I was contacted in Feb 2008 and asked to participate. Flattered to be considered (and contacted) by someone at Forbes.com I readily accepted. I was told that we would be paid per impression and not by click, and that from time to time posts from bloggers would be linked or featured somewhere on Forbes.com to be determined. It wasn’t guaranteed, but the prospect of this was exciting. By Mid-April they had even hired a new VP exec to head up the Forbes Blog Network and to kick start media buying and ad sales.

In the last two months I’ve only seen 4 maybe 5 different advertisers launch campaigns in the network. Out of the 55,000 impressions I have personally served, only 5,000 have been paid ads and the remaining 50,000 have been free advertisement for the Forbes Blogging Network (unpaid). CTR has been an abysmal 0.5% or less (due to non-targeted ads), and I have earned a ridiculous $30 to date.

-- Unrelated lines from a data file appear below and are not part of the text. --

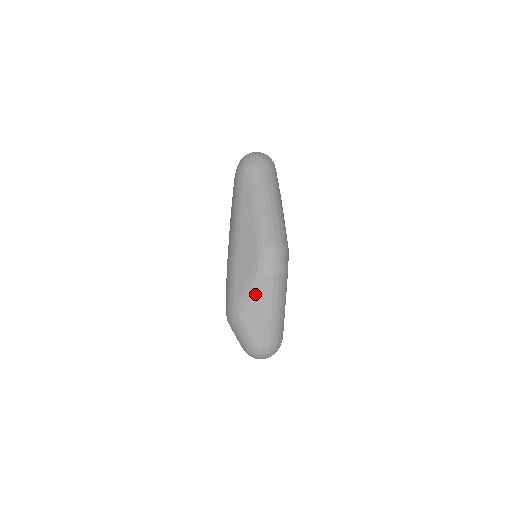
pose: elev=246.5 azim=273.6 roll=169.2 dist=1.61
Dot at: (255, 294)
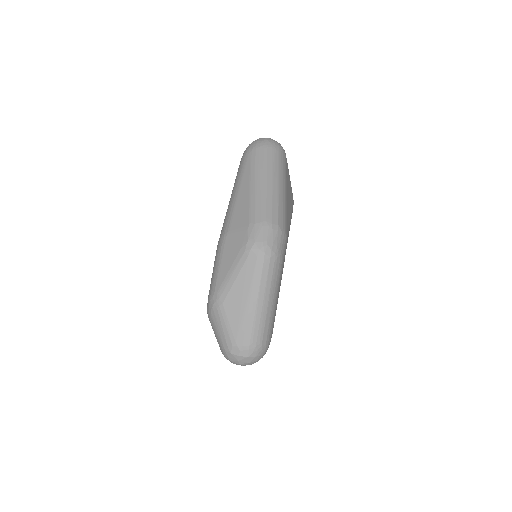
Dot at: (239, 279)
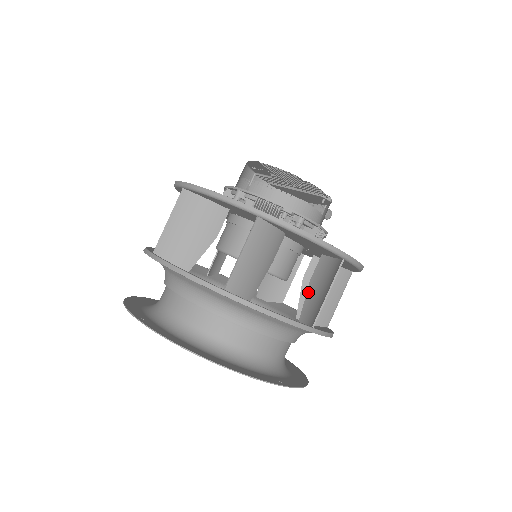
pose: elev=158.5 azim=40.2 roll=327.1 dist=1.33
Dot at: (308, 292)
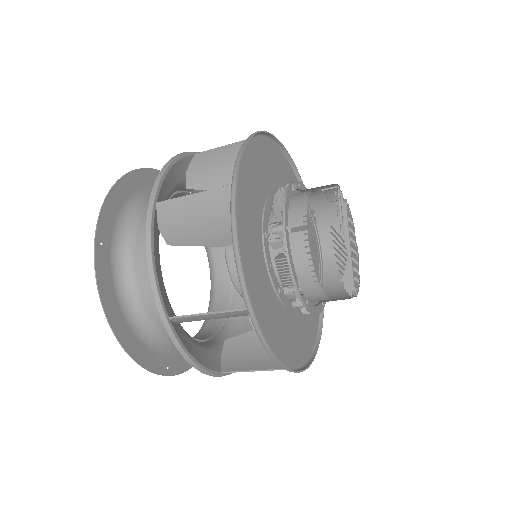
Dot at: occluded
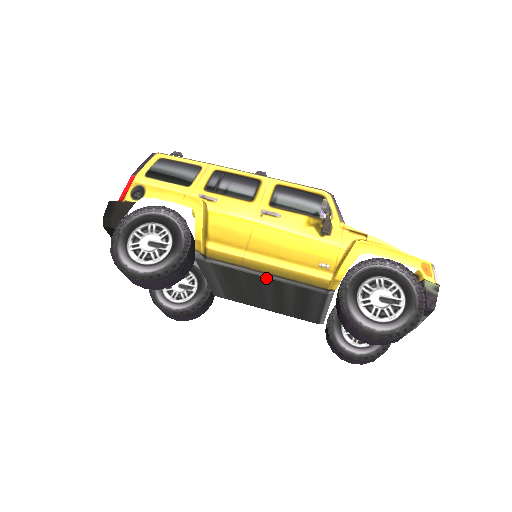
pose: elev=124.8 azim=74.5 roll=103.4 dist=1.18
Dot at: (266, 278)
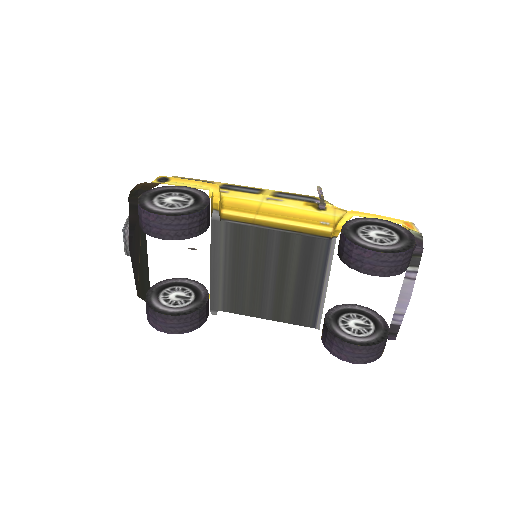
Dot at: (275, 232)
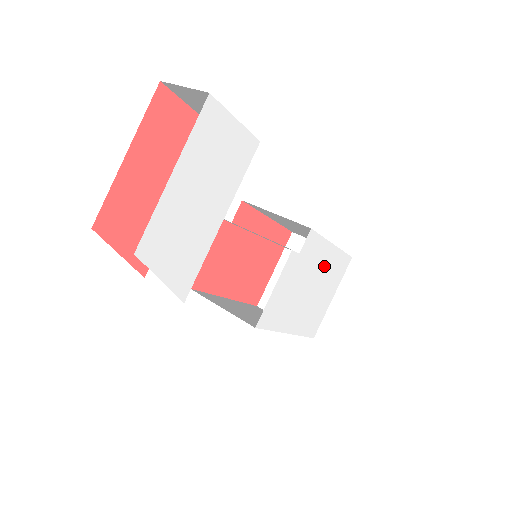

It’s for these reasons that I’m calling “shenanigans” on Forbes and (as you may have already noticed) have removed all ads from my site from them. As a result, my pages now load about 50% quicker as well. I have inquired via email to my account manager twice about the status of the network and my concerns for ads served, but have received no response to date.

There are lessons to be learned here:

First – just because you are a well respected (print) company doesn’t mean you can start up a new (web) advertising network and be successful overnight. Especially when it’s a “blogging” network and those in charge aren’t bloggers OR familiar with the Blogosphere.

Second – when you deal with bloggers, don’t be surprised when they write about the details of dealing with you. Take this into consideration when you ignore their emails.

Third – as a blogger, feel free to try new forms of monetization and exposure – but don’t be afraid to kick them to the curb if you don’t get results.

I’m sure someone’s getting paid on the Forbes Blogging Network, but I have a feeling it’s a stocks or trading site with 50,000 pageviews per day and not me.